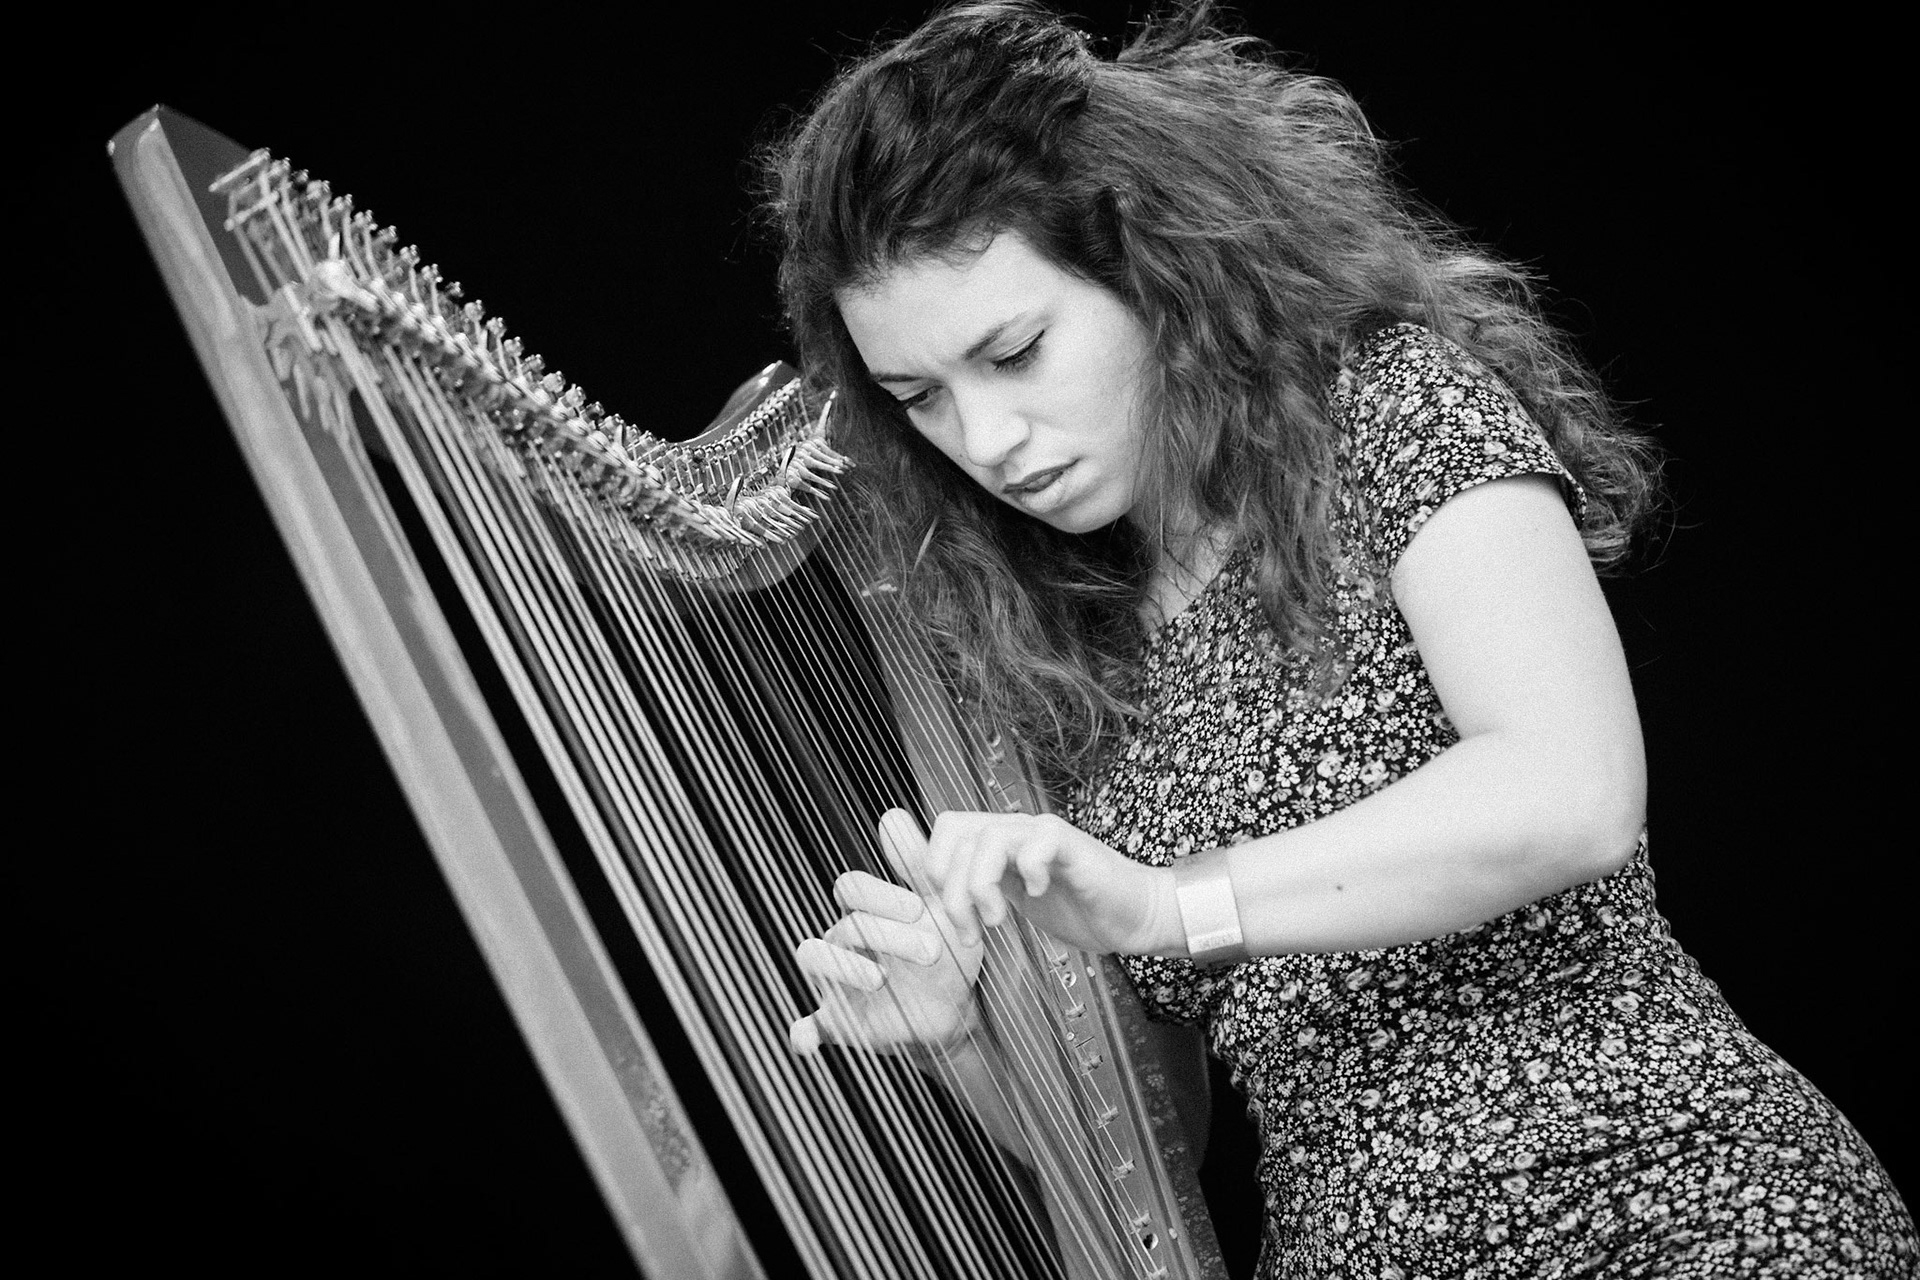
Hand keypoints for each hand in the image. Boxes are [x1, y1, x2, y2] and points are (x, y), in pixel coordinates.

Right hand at [790, 810, 984, 1056]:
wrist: (958, 1007)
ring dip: (844, 968)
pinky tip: (805, 1040)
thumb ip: (917, 864)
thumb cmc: (943, 949)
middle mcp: (843, 941)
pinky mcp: (839, 1022)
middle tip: (931, 950)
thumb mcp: (939, 908)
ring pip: (816, 960)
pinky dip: (803, 1033)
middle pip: (844, 924)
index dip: (883, 895)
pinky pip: (810, 1027)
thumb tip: (892, 815)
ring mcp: (837, 982)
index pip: (853, 888)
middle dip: (884, 932)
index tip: (921, 908)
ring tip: (880, 979)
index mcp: (866, 910)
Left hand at [921, 810, 1177, 956]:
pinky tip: (1039, 893)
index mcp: (1000, 841)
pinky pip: (1035, 843)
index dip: (936, 867)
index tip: (954, 915)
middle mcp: (1017, 829)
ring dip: (982, 887)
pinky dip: (1029, 871)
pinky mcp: (1071, 844)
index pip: (947, 828)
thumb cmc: (1078, 910)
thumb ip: (978, 889)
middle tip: (971, 932)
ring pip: (988, 840)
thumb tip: (935, 894)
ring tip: (997, 921)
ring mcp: (1043, 833)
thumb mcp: (1014, 901)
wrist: (1133, 916)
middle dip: (953, 892)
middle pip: (958, 835)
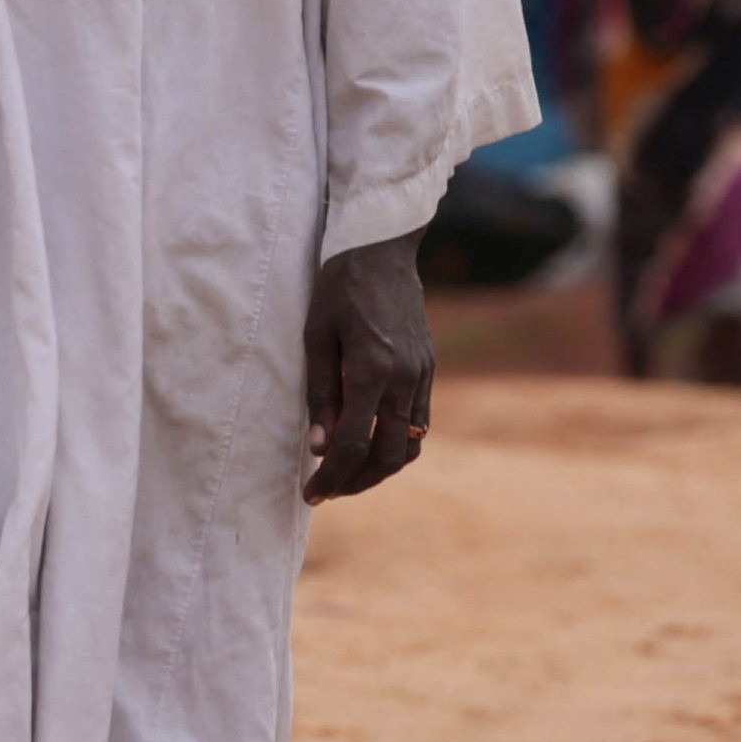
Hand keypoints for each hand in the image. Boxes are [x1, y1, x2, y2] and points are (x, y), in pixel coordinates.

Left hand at [303, 232, 432, 502]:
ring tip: (349, 473)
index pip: (352, 445)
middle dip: (356, 483)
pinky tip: (371, 442)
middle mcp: (403, 379)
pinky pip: (419, 422)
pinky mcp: (429, 368)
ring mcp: (422, 374)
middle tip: (328, 490)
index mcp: (370, 371)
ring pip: (409, 445)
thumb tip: (319, 447)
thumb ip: (319, 394)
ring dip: (380, 468)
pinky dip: (396, 443)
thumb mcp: (316, 336)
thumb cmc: (339, 288)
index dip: (331, 476)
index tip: (311, 493)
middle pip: (386, 457)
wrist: (382, 248)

Work request:
Check each line above for "index" and please state only how many have it.

Response to the task:
12